UW News

January 31, 2020

University of Washington selected for 2020 Carnegie Foundation Community Engagement Classification

UW News

The University of Washington today announced that its three campuses in Seattle, Bothell and Tacoma have received the Carnegie Community Engagement Classification, an elective designation that indicates institutional commitment to community engagement.

This important classification is awarded following a process of self-study by each institution, which is then assessed by a national review committee led by the Swearer Center for Public Engagement at Brown University, the administrative and research home for the Carnegie Community Engagement Classification.

“Learning with and from our communities is embedded in the UW’s public service mission and a huge part of our faculty and staff’s work and our students’ learning experiences,” said UW President Ana Mari Cauce. “It’s not easy to capture those complex relationships in a ranking or statistic, so the Carnegie application process allows us to reflect on and assess our true impact and honestly evaluate the ways in which community engagement is central to our institutional identity. For our Bothell, Seattle and Tacoma campuses to have earned the classification is a wonderful reflection of who we are.”

Receiving this classification puts into focus that the work of a public research university begins at home, in neighborhoods, in the state and in the region.

Writing in support of the assessment process in February 2019, UW Regent Constance W. Rice said: “The power of UW is multiplied by its capacity to generate new knowledge not only in service to the public good but in partnership with its communities. UW has global impact precisely because its faculty, its staff and its students see themselves as accountable to communities across the globe.”

Ed Taylor, vice provost and dean of Undergraduate Academic Affairs, explained the designation.

“UW faculty, students and staff work in partnership with local organizations to address some of the stubbornly persistent problems that impact citizens of our state, such as public health and safety, homelessness, inequities in education and in our communities,” he said. “Our communities matter.”

The three core entities of the UW’s mission — teaching, research and service — are all equally important and inspire our intention to serve the public good, Taylor said.

“This is core to the work of our students as we teach them to be effective and engaged citizens. It’s important to the work of our faculty for whom research and service go hand in hand,” he said.

The assessments across each of the three campuses identified hundreds of examples of partnerships that embody the definition of community engagement that the Carnegie Foundation puts forth.

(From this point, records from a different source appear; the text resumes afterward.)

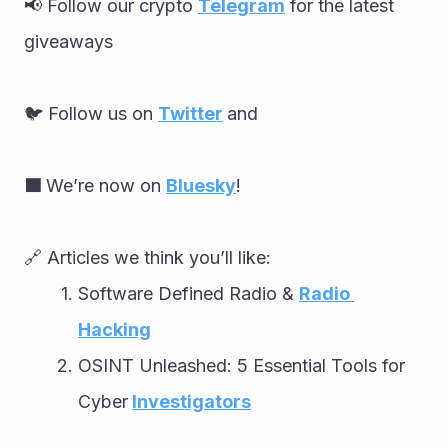
📢 Follow our crypto 
Telegram
 for the latest 
giveaways
🐦 Follow us on 
Twitter
and
🟦 
We’re now on 
Bluesky
!
🔗 Articles we think you’ll like:
Software Defined Radio & 
Radio 
Hacking
OSINT Unleashed: 5 Essential Tools for 
Cyber
Investigators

For example, Communities in Action, a School of Social Work sponsored initiative, partners in Southeast and Central Seattle, neighborhoods where 59 languages are spoken. Many families in these areas have low household incomes and young people commonly face numerous obstacles to achieving success in and out of school. Born out of community priorities and adapting to meet ever-shifting community needs, Communities in Action leverages the evidence-based Communities that Care model to promote healthy behaviors and prevent the most persistent social problems among young people before they begin.

In more rural areas, Jody Early, an associate professor, and Victoria Breckwich Vásquez, an affiliate assistant professor, both in the UW Bothell School of Nursing & Health Studies, helped develop a training program to prevent sexual harassment in agriculture. They worked with public health students through the Pacific Northwest Agricultural Safety and Health Center and with a group that included more than 70 farmworkers. Early and Breckwich Vásquez produced a training video that was recorded in a Yakima Valley orchard. There is a large demand for the training, said Mike Gempler, executive director of the Washington Growers League.

In the South Sound, a collaboration between Joint Base Lewis-McChord and UW Tacoma provides transition opportunities for soldiers and airmen departing from the military and moving into civilian life. In addition, UW Tacoma partners with the base and its command structure on initiatives that result in it being a better place for local military members and their families to live, work, play and learn. Almost 20% of the UW Tacoma student body is military-connected: veterans, active-duty, or family of active-duty.

The Carnegie Community Engagement Classification has been the leading framework for institutional assessment and recognition of community engagement in U.S. higher education for the past 14 years with multiple classification cycles in 2006, 2008, 2010, 2015 and 2020. Of the 119 institutions classified in the 2020 cycle, 44 are receiving the classification for the first time while 75 are now re-classified, after being classified originally in 2010 or 2015. These 119 institutions join the 240 institutions that earned the classification during the 2015 selection process, for a total of 359 campuses who are currently active holders of this important designation.

The UW’s three campuses join other Washington universities in achieving the distinction, including Washington State University, Western Washington University, Gonzaga University, Whitworth University and Seattle University. Classified institutions have the opportunity to reclassify every six years by showing how their community engagement work has deepened and broadened across the campus. The UW already is capitalizing on the assessments to build on its community-engaged research, teaching and service, paving the way for greater impact in the years to come.